Il y a cent ans, la collégiale Saint-Martin-et-Saint-Hadelin de Visé rouvrait ses portes après sa reconstruction. Incendié par les troupes allemandes le 10 août 1914, l’édifice religieux renaissait de ses cendres en 1926.
Un siècle plus tard, la collégiale se dote d’une nouvelle entrée : un narthex vitré et décoré par l’artiste Jacques Donnay, destiné à améliorer l’accueil des visiteurs.
« On inaugure un nouveau porche qui permettra un accueil beaucoup plus sympathique dans la collégiale », explique Monseigneur Jean-Pierre Delville, évêque de Liège. « C’est une ouverture dans le transept gauche et un espace vitré depuis lequel on peut voir la collégiale. Il est également décoré de très belles représentations qui évoquent son histoire. »
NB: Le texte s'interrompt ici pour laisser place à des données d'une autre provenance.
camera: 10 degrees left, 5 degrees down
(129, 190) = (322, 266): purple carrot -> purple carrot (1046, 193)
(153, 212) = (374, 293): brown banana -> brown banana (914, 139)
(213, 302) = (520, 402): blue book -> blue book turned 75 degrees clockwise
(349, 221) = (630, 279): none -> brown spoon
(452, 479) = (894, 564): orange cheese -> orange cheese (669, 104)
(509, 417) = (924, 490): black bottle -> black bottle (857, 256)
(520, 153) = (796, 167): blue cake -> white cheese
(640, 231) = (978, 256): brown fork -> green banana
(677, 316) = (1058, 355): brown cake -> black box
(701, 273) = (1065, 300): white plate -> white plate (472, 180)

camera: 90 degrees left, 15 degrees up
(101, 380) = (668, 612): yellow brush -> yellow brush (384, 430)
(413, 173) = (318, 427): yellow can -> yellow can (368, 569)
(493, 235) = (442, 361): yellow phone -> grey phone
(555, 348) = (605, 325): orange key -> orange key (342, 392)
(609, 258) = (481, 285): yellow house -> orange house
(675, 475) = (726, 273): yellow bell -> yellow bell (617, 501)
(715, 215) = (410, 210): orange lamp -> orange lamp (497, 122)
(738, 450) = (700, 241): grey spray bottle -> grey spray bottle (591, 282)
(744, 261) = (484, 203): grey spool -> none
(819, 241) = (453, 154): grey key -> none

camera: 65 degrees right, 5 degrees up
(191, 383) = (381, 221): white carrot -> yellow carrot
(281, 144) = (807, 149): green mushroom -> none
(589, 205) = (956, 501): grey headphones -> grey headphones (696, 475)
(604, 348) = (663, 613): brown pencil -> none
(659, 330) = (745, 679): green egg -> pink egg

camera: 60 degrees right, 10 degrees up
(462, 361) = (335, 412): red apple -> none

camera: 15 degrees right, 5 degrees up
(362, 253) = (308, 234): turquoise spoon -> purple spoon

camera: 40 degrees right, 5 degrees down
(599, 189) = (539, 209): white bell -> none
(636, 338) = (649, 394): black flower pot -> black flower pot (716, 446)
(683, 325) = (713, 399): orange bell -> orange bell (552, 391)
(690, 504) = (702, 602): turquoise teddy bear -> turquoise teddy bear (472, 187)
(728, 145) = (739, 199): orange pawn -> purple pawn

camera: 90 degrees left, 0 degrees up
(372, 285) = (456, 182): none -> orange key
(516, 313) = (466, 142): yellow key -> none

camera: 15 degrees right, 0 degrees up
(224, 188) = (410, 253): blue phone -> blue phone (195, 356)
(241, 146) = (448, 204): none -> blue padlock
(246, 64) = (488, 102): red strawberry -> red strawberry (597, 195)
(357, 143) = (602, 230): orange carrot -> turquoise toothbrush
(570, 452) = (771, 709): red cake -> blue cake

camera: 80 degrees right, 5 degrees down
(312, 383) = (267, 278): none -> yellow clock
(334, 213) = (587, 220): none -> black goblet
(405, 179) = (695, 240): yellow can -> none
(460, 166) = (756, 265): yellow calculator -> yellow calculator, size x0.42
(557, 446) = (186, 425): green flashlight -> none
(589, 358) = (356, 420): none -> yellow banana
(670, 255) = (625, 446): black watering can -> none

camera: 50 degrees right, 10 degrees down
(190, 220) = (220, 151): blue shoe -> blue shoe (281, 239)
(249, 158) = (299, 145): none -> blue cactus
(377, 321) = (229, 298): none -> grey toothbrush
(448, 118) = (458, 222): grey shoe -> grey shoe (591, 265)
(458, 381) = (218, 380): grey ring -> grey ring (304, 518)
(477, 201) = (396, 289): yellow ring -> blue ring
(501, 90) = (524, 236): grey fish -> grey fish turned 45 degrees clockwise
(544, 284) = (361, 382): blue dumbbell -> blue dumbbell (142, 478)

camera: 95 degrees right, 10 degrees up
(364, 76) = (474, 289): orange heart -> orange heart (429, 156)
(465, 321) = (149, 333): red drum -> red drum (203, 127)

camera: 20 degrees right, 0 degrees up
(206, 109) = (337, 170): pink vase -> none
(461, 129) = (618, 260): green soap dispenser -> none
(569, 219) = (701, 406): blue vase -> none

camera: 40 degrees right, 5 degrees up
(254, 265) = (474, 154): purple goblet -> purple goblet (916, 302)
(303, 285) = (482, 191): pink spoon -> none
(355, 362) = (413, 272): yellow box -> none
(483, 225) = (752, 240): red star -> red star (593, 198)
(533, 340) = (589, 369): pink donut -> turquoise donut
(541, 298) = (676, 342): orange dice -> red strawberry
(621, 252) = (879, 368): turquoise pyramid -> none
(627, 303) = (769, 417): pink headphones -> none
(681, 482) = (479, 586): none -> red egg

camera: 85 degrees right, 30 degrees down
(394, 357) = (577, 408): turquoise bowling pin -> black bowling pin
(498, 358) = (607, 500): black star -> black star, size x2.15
Les trois gildes royales réunies
La dernière vitre du narthex a été posée symboliquement lors de la cérémonie. Elle arbore les blasons des trois gildes royales visétoises, réunies pour la première fois à l’occasion de cet événement.
« Il y a d’abord eu la gilde des arbalétriers, qui défendait la ville avec des arbalètes. Avec l’évolution des moyens techniques sont ensuite arrivés les arquebusiers », raconte Jean-Marie Pleyers, organisateur et membre de la fabrique d’église.
Les deux gildes ont longtemps coexisté avant qu’une scission entre cléricaux et anticléricaux, aux alentours de 1900, ne donne naissance aux Francs Arquebusiers. « À l’occasion de ce centenaire, il était très important de réunir tout le monde. La collégiale est avant tout un endroit qui rassemble les personnes », souligne Jean-Marie Pleyers.
Les célébrations se poursuivent
La collégiale abrite également l’un des joyaux du patrimoine religieux visétois : la célèbre châsse de saint Hadelin. Ce chef-d’œuvre de l’art mosan du XIIe siècle, réalisé en argent repoussé, contient les reliques du saint.
Les célébrations du centenaire se poursuivront en musique avec un concert de l’Orchestre symphonique de Liège, le samedi 3 octobre, puis un concert de chorales, le 10 octobre. Deux rendez-vous qui permettront au public de redécouvrir l’édifice, cent ans après sa renaissance.